Durban tout de même…

L’espoir est parvenu à tracer sa voie à travers un 20e siècle sanglant, soumis aux intérêts des pouvoirs en place. Pouvait-il arriver à bon port le 31 août 2001 à Durban ? Bien sûr que non.
    Résultat modeste d’une rencontre diplomatique écartelée par les contradictions qui opposent les peuples du monde aux puissances qui les manipulent, la Conférence était pourtant parvenue à formuler un message qui conteste ces puissances. Oui, la traite négrière et le colonialisme sont criminels. Oui, les politiques contre les migrant·e·s et les réfugié·e·s sont racistes. Oui, tout cela témoigne du poids de la botte occidentale sur les épaules de l’humanité.
    L’accusation d’antisémitisme portée sur les travaux du Forum de la société civile et clamée à tue-tête a immédiatement brouillé la réception ce message.
    Cette manipulation spectaculaire a donné naissance à une idée dangereuse qui accrédite le mythe du conflit des civilisations : l’Occident ne saurait être raciste car démocratique et respectueux de la mémoire de la Shoah.
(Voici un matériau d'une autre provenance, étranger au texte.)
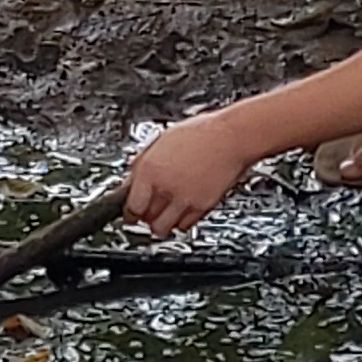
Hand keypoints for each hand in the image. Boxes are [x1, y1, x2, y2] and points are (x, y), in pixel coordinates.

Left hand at [124, 110, 252, 238]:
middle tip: (147, 211)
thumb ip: (143, 164)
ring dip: (161, 224)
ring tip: (164, 214)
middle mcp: (165, 187)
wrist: (232, 137)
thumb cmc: (201, 133)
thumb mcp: (162, 141)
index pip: (131, 205)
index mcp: (150, 169)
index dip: (129, 213)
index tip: (130, 215)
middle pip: (146, 219)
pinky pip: (184, 225)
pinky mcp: (202, 206)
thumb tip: (132, 181)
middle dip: (145, 217)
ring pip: (163, 228)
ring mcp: (184, 198)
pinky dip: (180, 222)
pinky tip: (181, 210)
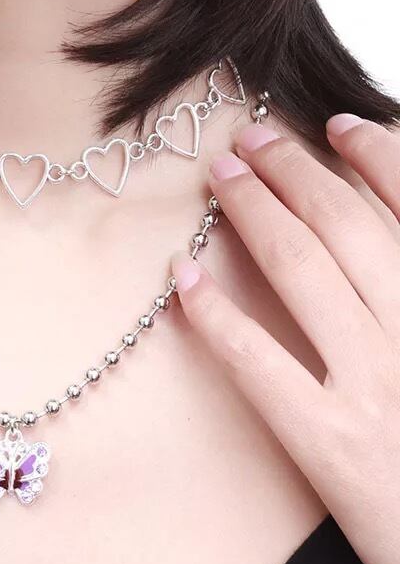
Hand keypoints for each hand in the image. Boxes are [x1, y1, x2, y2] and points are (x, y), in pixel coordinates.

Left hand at [171, 114, 399, 563]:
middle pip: (346, 226)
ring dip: (255, 211)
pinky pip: (258, 360)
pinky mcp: (329, 439)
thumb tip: (387, 239)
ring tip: (222, 175)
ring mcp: (375, 385)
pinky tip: (182, 276)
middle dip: (295, 169)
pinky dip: (215, 312)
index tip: (337, 124)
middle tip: (252, 136)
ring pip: (301, 271)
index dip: (377, 157)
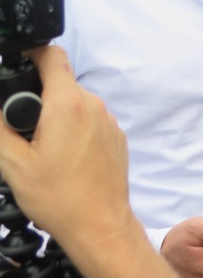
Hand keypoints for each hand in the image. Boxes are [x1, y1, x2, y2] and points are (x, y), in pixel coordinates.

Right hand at [0, 47, 132, 245]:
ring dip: (56, 118)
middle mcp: (93, 105)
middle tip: (24, 133)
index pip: (53, 56)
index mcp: (68, 104)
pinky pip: (90, 122)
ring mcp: (108, 121)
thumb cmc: (60, 197)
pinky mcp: (116, 136)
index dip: (33, 54)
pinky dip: (74, 131)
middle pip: (61, 84)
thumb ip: (1, 128)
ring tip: (43, 152)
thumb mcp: (13, 163)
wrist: (99, 224)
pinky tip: (63, 159)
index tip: (20, 62)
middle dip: (39, 100)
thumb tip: (1, 109)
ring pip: (75, 105)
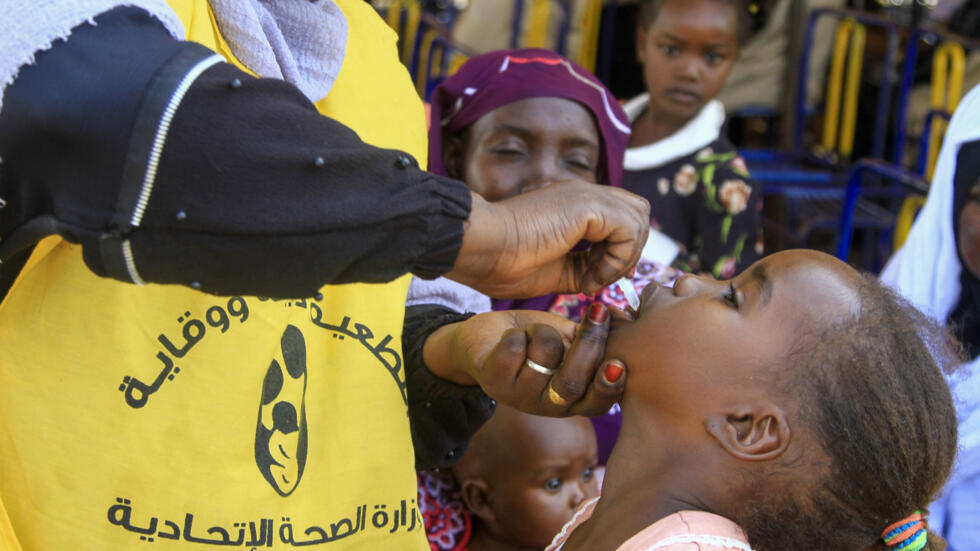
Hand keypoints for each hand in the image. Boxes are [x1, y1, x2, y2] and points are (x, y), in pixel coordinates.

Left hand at [422, 303, 625, 416]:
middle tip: (598, 311)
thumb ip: (594, 339)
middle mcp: (548, 406)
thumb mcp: (568, 339)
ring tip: (535, 332)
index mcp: (572, 400)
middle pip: (573, 382)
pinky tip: (511, 338)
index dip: (609, 386)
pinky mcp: (494, 382)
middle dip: (588, 344)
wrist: (487, 337)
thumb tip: (623, 319)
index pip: (597, 404)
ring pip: (545, 355)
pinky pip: (516, 347)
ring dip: (543, 331)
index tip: (618, 363)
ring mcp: (519, 398)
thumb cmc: (535, 339)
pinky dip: (517, 332)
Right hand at [446, 181, 649, 297]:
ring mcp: (587, 194)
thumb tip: (602, 278)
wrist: (481, 248)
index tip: (592, 281)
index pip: (621, 220)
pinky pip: (629, 230)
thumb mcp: (556, 271)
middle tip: (600, 278)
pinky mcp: (588, 205)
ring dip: (623, 257)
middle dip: (629, 251)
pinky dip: (617, 259)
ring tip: (591, 278)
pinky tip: (589, 275)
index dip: (618, 254)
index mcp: (575, 206)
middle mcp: (585, 194)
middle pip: (638, 213)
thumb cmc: (504, 262)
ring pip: (639, 219)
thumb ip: (583, 268)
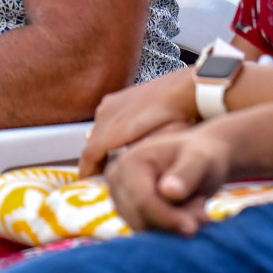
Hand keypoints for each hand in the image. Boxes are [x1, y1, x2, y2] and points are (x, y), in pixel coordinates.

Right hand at [79, 69, 198, 176]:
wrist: (185, 89)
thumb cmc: (175, 120)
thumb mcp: (155, 147)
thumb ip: (133, 160)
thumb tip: (121, 171)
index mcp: (112, 128)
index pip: (90, 154)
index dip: (86, 172)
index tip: (87, 184)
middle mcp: (105, 113)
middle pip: (92, 143)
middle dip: (95, 161)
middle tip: (102, 178)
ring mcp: (110, 104)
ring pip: (99, 131)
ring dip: (102, 147)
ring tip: (112, 163)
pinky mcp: (118, 98)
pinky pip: (106, 120)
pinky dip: (109, 134)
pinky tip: (122, 142)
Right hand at [104, 127, 231, 235]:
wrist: (196, 161)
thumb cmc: (201, 156)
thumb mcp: (201, 159)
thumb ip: (186, 174)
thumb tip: (168, 192)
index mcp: (131, 161)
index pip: (141, 201)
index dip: (166, 218)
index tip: (193, 227)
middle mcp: (116, 178)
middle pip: (139, 218)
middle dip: (172, 223)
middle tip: (203, 216)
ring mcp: (118, 195)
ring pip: (143, 228)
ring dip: (172, 227)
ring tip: (196, 209)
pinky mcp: (126, 210)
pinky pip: (146, 231)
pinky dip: (168, 229)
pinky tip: (185, 214)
Il serait un rempart contre l’islamisme antisémite.
    Une première réunion de préparation en vue de l’organisation d’une manifestation internationale contre le racisme et la discrimination s’est tenue à Genève le 5 mars 2009. Dans ses livraisons à venir, solidaritéS publiera des contributions concernant le débat qu’ouvre la Conférence d’examen de Durban et la préparation d’une relance de la mobilisation.